======== Study material

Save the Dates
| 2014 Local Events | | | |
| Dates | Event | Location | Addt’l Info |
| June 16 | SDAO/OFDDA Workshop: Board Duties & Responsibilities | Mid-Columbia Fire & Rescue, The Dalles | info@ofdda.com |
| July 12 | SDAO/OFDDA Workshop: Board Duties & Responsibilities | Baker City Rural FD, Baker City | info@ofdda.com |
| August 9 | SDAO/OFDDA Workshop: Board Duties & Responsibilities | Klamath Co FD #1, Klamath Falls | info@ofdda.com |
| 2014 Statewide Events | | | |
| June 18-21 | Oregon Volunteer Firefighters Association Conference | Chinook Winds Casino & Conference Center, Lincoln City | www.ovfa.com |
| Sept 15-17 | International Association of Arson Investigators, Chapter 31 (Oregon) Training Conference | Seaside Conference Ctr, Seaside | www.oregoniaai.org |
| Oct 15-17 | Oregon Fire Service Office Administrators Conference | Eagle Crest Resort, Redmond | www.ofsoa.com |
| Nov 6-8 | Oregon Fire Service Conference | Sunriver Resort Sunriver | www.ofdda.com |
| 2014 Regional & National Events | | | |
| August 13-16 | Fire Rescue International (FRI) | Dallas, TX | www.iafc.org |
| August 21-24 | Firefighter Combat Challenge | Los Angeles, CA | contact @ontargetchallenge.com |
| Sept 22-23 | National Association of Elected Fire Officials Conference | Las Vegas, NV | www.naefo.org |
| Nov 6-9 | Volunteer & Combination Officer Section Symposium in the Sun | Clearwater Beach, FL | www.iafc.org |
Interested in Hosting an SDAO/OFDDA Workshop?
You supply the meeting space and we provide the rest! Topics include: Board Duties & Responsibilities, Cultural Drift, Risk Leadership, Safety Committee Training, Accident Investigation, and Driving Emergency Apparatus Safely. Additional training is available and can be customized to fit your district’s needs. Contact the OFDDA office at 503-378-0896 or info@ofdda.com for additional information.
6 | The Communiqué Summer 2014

================

Filter the records above, keeping each line that contains the word "Board".

## Response area:
| June 16 | SDAO/OFDDA Workshop: Board Duties & Responsibilities | Mid-Columbia Fire & Rescue, The Dalles | info@ofdda.com |
| July 12 | SDAO/OFDDA Workshop: Board Duties & Responsibilities | Baker City Rural FD, Baker City | info@ofdda.com |
| August 9 | SDAO/OFDDA Workshop: Board Duties & Responsibilities | Klamath Co FD #1, Klamath Falls | info@ofdda.com |
You supply the meeting space and we provide the rest! Topics include: Board Duties & Responsibilities, Cultural Drift, Risk Leadership, Safety Committee Training, Accident Investigation, and Driving Emergency Apparatus Safely. Additional training is available and can be customized to fit your district’s needs. Contact the OFDDA office at 503-378-0896 or info@ofdda.com for additional information.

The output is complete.